Each of the lines below must be retyped character for character.

[Source records]
++++++++++
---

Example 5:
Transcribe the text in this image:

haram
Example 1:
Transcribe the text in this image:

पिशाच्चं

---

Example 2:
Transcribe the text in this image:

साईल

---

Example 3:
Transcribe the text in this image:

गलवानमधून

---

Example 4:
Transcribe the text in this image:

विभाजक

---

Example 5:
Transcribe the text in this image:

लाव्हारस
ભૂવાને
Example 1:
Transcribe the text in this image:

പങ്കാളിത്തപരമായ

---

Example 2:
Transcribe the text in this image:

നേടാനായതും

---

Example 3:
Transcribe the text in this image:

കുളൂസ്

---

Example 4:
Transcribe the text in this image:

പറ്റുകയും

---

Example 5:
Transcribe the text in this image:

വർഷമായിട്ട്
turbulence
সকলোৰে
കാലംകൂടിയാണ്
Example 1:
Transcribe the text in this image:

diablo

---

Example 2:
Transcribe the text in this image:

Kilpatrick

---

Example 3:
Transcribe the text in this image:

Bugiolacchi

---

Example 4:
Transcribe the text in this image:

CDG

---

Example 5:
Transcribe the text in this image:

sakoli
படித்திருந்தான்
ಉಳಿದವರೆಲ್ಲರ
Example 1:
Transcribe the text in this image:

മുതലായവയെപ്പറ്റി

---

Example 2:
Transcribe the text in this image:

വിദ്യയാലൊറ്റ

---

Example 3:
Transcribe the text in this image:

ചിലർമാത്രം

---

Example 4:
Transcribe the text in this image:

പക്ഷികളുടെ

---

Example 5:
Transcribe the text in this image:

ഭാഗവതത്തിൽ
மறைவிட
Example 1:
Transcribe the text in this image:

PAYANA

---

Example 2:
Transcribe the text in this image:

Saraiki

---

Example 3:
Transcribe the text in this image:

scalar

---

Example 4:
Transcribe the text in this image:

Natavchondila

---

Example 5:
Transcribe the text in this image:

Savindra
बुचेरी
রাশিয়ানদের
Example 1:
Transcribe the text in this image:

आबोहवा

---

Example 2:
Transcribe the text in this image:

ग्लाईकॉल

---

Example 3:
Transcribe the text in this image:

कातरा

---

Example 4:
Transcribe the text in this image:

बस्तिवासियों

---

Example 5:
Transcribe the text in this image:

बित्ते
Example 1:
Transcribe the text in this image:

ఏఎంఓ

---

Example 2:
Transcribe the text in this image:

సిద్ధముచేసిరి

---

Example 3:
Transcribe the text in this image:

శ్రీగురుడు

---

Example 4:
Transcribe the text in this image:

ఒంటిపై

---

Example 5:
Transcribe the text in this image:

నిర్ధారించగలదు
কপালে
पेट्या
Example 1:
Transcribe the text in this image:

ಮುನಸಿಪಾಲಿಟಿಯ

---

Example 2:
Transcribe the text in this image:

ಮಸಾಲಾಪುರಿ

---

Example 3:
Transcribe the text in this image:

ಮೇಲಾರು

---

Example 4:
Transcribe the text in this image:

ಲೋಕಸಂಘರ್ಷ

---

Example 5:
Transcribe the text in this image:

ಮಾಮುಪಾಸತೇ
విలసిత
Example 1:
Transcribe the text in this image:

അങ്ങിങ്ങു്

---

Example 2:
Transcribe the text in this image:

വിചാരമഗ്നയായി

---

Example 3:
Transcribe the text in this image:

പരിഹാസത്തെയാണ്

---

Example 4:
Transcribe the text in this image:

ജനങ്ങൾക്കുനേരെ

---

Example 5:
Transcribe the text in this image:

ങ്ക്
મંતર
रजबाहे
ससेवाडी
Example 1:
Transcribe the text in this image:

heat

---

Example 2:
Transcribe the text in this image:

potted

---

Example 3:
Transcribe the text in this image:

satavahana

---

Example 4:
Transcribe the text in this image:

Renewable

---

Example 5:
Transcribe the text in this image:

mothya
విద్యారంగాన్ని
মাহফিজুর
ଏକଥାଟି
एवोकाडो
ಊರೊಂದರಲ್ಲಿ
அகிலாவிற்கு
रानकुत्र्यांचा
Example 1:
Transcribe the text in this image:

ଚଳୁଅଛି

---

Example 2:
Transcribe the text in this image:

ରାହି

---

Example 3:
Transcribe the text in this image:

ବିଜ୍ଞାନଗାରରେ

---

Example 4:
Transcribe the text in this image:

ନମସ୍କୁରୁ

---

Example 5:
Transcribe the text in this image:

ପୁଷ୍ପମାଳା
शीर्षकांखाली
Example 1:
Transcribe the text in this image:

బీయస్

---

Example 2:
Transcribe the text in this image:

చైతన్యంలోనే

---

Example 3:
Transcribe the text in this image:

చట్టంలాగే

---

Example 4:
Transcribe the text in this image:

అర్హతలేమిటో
++++++++++
▶ [RESPONSE TO THE EXERCISE]:
---

Example 5:
Transcribe the text in this image:

haram
Example 1:
Transcribe the text in this image:

पिशाच्चं

---

Example 2:
Transcribe the text in this image:

साईल

---

Example 3:
Transcribe the text in this image:

गलवानमधून

---

Example 4:
Transcribe the text in this image:

विभाजक

---

Example 5:
Transcribe the text in this image:

लाव्हारस
ભૂવાને
Example 1:
Transcribe the text in this image:

പങ്കാളിത്തപരമായ

---

Example 2:
Transcribe the text in this image:

നേടാനായതും

---

Example 3:
Transcribe the text in this image:

കുളൂസ്

---

Example 4:
Transcribe the text in this image:

പറ്റുകയും

---

Example 5:
Transcribe the text in this image:

വർഷമായിട്ട്
turbulence
সকলোৰে
കാലംകൂടിയാണ്
Example 1:
Transcribe the text in this image:

diablo

---

Example 2:
Transcribe the text in this image:

Kilpatrick

---

Example 3:
Transcribe the text in this image:

Bugiolacchi

---

Example 4:
Transcribe the text in this image:

CDG

---

Example 5:
Transcribe the text in this image:

sakoli
படித்திருந்தான்
ಉಳಿದವರೆಲ್ಲರ
Example 1:
Transcribe the text in this image:

മുതലായവയെപ്പറ്റി

---

Example 2:
Transcribe the text in this image:

വിദ്യയാലൊറ്റ

---

Example 3:
Transcribe the text in this image:

ചിലർമാത്രം

---

Example 4:
Transcribe the text in this image:

പക്ഷികളുടെ

---

Example 5:
Transcribe the text in this image:

ഭാഗവതത്തിൽ
மறைவிட
Example 1:
Transcribe the text in this image:

PAYANA

---

Example 2:
Transcribe the text in this image:

Saraiki

---

Example 3:
Transcribe the text in this image:

scalar

---

Example 4:
Transcribe the text in this image:

Natavchondila

---

Example 5:
Transcribe the text in this image:

Savindra
बुचेरी
রাশিয়ানদের
Example 1:
Transcribe the text in this image:

आबोहवा

---

Example 2:
Transcribe the text in this image:

ग्लाईकॉल

---

Example 3:
Transcribe the text in this image:

कातरा

---

Example 4:
Transcribe the text in this image:

बस्तिवासियों

---

Example 5:
Transcribe the text in this image:

बित्ते
Example 1:
Transcribe the text in this image:

ఏఎంఓ

---

Example 2:
Transcribe the text in this image:

సిద్ధముచేసిరి

---

Example 3:
Transcribe the text in this image:

శ్రీగురుడు

---

Example 4:
Transcribe the text in this image:

ఒంటిపై

---

Example 5:
Transcribe the text in this image:

నిర్ధారించగలదు
কপালে
पेट्या
Example 1:
Transcribe the text in this image:

ಮುನಸಿಪಾಲಿಟಿಯ

---

Example 2:
Transcribe the text in this image:

ಮಸಾಲಾಪುರಿ

---

Example 3:
Transcribe the text in this image:

ಮೇಲಾರು

---

Example 4:
Transcribe the text in this image:

ಲೋಕಸಂಘರ್ಷ

---

Example 5:
Transcribe the text in this image:

ಮಾಮುಪಾಸತೇ
విలసిత
Example 1:
Transcribe the text in this image:

അങ്ങിങ്ങു്

---

Example 2:
Transcribe the text in this image:

വിചാരമഗ്നയായി

---

Example 3:
Transcribe the text in this image:

പരിഹാസത്തെയാണ്

---

Example 4:
Transcribe the text in this image:

ജനങ്ങൾക്കുനേരെ

---

Example 5:
Transcribe the text in this image:

ങ്ക്
મંતર
रजबाहे
ससेवाडी
Example 1:
Transcribe the text in this image:

heat

---

Example 2:
Transcribe the text in this image:

potted

---

Example 3:
Transcribe the text in this image:

satavahana

---

Example 4:
Transcribe the text in this image:

Renewable

---

Example 5:
Transcribe the text in this image:

mothya
విద్యారంగాన్ని
মাহফিজুর
ଏକଥାଟି
एवोकाडो
ಊರೊಂದರಲ್ಲಿ
அகிலாவிற்கு
रानकुत्र्यांचा
Example 1:
Transcribe the text in this image:

ଚଳୁଅଛି

---

Example 2:
Transcribe the text in this image:

ରାହି

---

Example 3:
Transcribe the text in this image:

ବିଜ୍ଞାନଗାରରେ

---

Example 4:
Transcribe the text in this image:

ନମସ୍କୁରୁ

---

Example 5:
Transcribe the text in this image:

ପୁଷ୍ପମାଳା
शीर्षकांखाली
Example 1:
Transcribe the text in this image:

బీయస్

---

Example 2:
Transcribe the text in this image:

చైతన్యంలోనే

---

Example 3:
Transcribe the text in this image:

చట్టంలాగే

---

Example 4:
Transcribe the text in this image:

అర్హతలేమిటో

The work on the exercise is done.